## ACTIVITY
Scan the records below for the line with "left wrist: (679, 306)" and the line with "left hip: (620, 458)". Repeat those two lines and every line between them exactly, and nothing else.

## SUPPLIED MATERIAL
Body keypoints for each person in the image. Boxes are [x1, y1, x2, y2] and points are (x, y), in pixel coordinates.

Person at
--
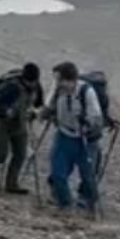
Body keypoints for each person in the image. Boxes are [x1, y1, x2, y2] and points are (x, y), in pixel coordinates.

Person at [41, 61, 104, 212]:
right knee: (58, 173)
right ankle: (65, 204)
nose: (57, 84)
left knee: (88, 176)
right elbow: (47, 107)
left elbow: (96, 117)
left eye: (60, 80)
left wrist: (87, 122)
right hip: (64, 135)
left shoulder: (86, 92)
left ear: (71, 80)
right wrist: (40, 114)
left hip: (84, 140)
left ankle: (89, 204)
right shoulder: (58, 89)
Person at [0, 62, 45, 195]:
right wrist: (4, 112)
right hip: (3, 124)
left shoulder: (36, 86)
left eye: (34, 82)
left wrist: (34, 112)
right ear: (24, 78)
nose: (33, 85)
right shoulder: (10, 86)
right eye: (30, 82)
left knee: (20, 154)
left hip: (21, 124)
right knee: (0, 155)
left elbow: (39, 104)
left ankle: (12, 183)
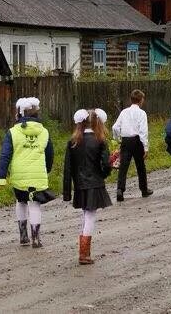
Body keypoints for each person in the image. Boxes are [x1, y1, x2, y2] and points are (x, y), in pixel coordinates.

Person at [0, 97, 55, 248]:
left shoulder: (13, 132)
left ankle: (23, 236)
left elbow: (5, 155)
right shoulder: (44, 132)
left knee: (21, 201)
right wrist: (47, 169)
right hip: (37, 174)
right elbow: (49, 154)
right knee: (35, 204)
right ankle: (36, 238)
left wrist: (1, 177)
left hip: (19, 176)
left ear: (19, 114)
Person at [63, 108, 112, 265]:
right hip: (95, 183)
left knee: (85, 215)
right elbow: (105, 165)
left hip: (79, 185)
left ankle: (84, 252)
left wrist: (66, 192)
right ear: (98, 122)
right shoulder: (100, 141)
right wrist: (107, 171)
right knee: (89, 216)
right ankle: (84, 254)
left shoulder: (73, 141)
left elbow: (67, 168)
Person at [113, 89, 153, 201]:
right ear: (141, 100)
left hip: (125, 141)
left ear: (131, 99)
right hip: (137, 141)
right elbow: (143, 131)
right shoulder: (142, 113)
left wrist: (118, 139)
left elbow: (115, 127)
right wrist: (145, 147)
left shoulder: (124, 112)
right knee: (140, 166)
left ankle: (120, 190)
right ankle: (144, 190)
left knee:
--
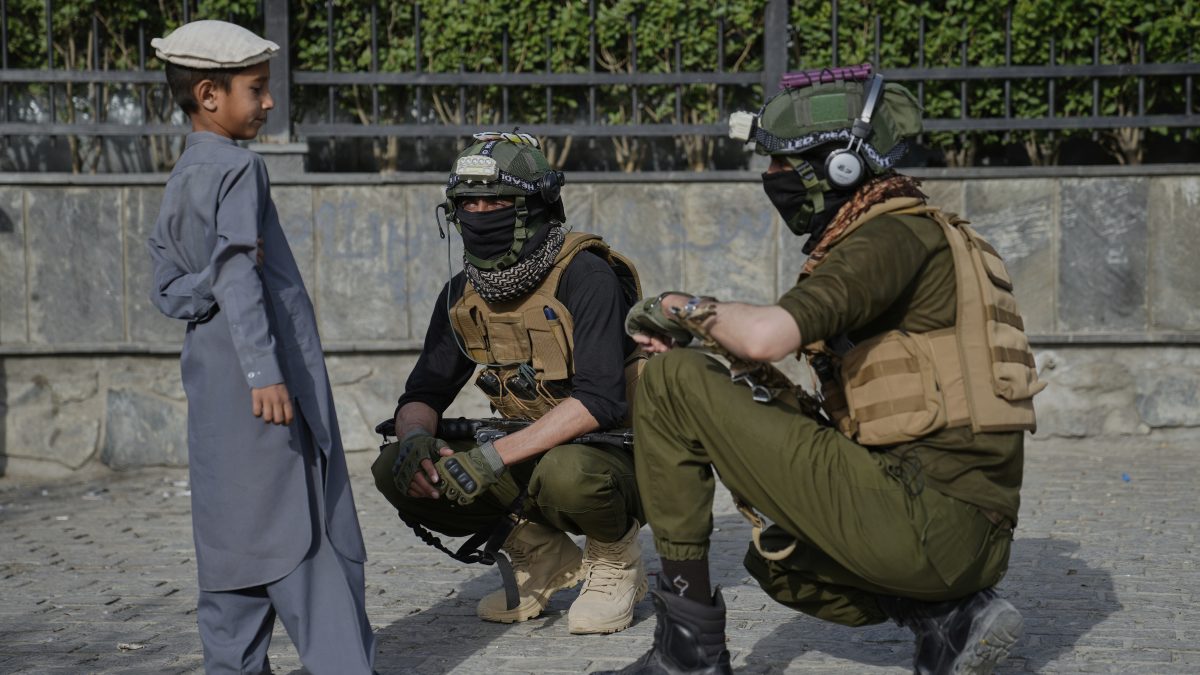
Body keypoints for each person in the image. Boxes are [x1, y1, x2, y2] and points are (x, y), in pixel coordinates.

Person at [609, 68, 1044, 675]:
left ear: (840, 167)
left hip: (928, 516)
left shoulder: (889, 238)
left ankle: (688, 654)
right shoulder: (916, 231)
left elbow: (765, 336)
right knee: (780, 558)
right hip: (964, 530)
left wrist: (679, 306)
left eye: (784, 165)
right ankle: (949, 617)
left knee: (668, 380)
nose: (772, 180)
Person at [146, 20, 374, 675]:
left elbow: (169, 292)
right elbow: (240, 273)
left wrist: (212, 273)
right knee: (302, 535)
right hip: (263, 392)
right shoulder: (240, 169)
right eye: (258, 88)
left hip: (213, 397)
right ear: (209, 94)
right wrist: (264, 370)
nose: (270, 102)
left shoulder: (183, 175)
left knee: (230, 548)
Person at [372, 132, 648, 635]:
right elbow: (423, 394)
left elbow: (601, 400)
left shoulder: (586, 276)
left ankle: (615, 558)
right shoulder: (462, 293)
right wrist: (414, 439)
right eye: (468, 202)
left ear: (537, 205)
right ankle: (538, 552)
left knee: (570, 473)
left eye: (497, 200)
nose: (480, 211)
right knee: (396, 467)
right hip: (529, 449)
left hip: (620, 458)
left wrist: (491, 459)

## RESPONSE AREA
left wrist: (679, 306)
left eye: (784, 165)
right ankle: (949, 617)
left knee: (668, 380)
nose: (772, 180)
Person at [146, 20, 374, 675]:
left elbow: (169, 292)
right elbow: (240, 273)
left wrist: (212, 273)
right knee: (302, 535)
right hip: (263, 392)
right shoulder: (240, 169)
right eye: (258, 88)
left hip: (213, 397)
right ear: (209, 94)
right wrist: (264, 370)
nose: (270, 102)
left shoulder: (183, 175)
left knee: (230, 548)
Person at [372, 132, 648, 635]:
right elbow: (423, 394)
left elbow: (601, 400)
left shoulder: (586, 276)
left ankle: (615, 558)
right shoulder: (462, 293)
right wrist: (414, 439)
right eye: (468, 202)
left ear: (537, 205)
right ankle: (538, 552)
left knee: (570, 473)
left eye: (497, 200)
nose: (480, 211)
right knee: (396, 467)
right hip: (529, 449)
left hip: (620, 458)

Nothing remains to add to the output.